CONSTRUCT queries are useful if you have RDF data that was automatically generated and would like to transform it using well-known vocabularies, or if you have RDF data using vocabulary from one ontology but need to translate it to another ontology. After SELECT this is the most common type of query in practice, and a major reason why agreeing on every aspect of an OWL ontology ahead of time is not necessary. Translation using CONSTRUCT is relatively cheap.

In the next SPARQL lesson, we'll show a number of examples of each kind of query.

SPARQL Protocol

The SPARQL protocol enables SPARQL queries over simple HTTP requests. A SPARQL endpoint is simply a service that implements the SPARQL protocol.

For example, if you do a curl on the following:

curl –I http://dbpedia.org/sparql?query=PREFIX%20rdf%3A%20%3Chttp%3A%2F%2Fwww.w3...

The response is the following:

HTTP/1.1 200 OK
Date: Mon, 21 May 2012 23:43:38 GMT
Content-Type: application/sparql-results+xml; charset=UTF-8
Connection: keep-alive
Server: Virtuoso/06.04.3132 (Linux) x86_64-generic-linux-glibc25-64  VDB
Content-Length: 96743
Accept-Ranges: bytes

This means that SPARQL is basically an API!

SPARQL as Federation

What this means is that data exposed via SPARQL on any server can be queried by any SPARQL client.
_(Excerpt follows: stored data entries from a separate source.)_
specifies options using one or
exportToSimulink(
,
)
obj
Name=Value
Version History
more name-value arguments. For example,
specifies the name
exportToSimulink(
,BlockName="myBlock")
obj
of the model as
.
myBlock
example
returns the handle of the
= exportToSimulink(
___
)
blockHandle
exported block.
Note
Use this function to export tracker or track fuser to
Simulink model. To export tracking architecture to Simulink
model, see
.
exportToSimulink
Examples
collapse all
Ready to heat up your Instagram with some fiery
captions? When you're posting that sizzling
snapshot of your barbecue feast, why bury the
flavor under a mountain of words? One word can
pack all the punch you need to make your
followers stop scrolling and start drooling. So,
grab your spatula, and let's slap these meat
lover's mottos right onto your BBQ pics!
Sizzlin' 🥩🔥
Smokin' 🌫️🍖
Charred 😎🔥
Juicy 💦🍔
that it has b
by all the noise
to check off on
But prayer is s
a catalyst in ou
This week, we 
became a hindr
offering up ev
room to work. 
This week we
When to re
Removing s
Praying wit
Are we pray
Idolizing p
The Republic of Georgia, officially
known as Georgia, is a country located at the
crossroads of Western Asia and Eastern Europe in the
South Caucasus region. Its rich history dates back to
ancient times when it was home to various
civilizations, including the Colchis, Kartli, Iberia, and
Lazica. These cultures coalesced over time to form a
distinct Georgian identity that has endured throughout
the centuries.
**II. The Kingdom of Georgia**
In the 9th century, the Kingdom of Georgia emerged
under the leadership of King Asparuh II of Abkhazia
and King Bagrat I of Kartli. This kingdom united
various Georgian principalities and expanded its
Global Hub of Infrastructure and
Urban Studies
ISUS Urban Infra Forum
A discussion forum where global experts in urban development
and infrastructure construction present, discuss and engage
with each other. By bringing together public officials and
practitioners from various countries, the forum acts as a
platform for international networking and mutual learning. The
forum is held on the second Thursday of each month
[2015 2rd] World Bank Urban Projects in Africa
This is a fundamental difference between SPARQL and other query languages, such as SQL, which assume that all data being queried is local and conforms to a single model. With SPARQL—and especially when using CONSTRUCT—data from multiple places can be combined dynamically, as needed, to create new forms of information.

Going back to the basic SPARQL syntax shown above, the FROM clause can be used to specify named graphs that sit on any server. We'll show exactly how to merge data from multiple sources in more advanced SPARQL lessons.

So how do you expose data via SPARQL? RDF databases typically include a SPARQL endpoint by default. Even non-RDF data sources can be exposed using a SPARQL endpoint. Future lessons will present ways to turn existing relational databases into SPARQL endpoints, making them part of the Semantic Web.

Note: we won't go into the details of the SPARQL protocol query encoding here since you're much more likely to be writing actual SPARQL and using tools to issue the queries over HTTP for you.

Conclusion

This is a brief introduction to the SPARQL query language. In the next lesson we will look at each of the return clauses in the context of real-world queries that you can run on a public SPARQL endpoint.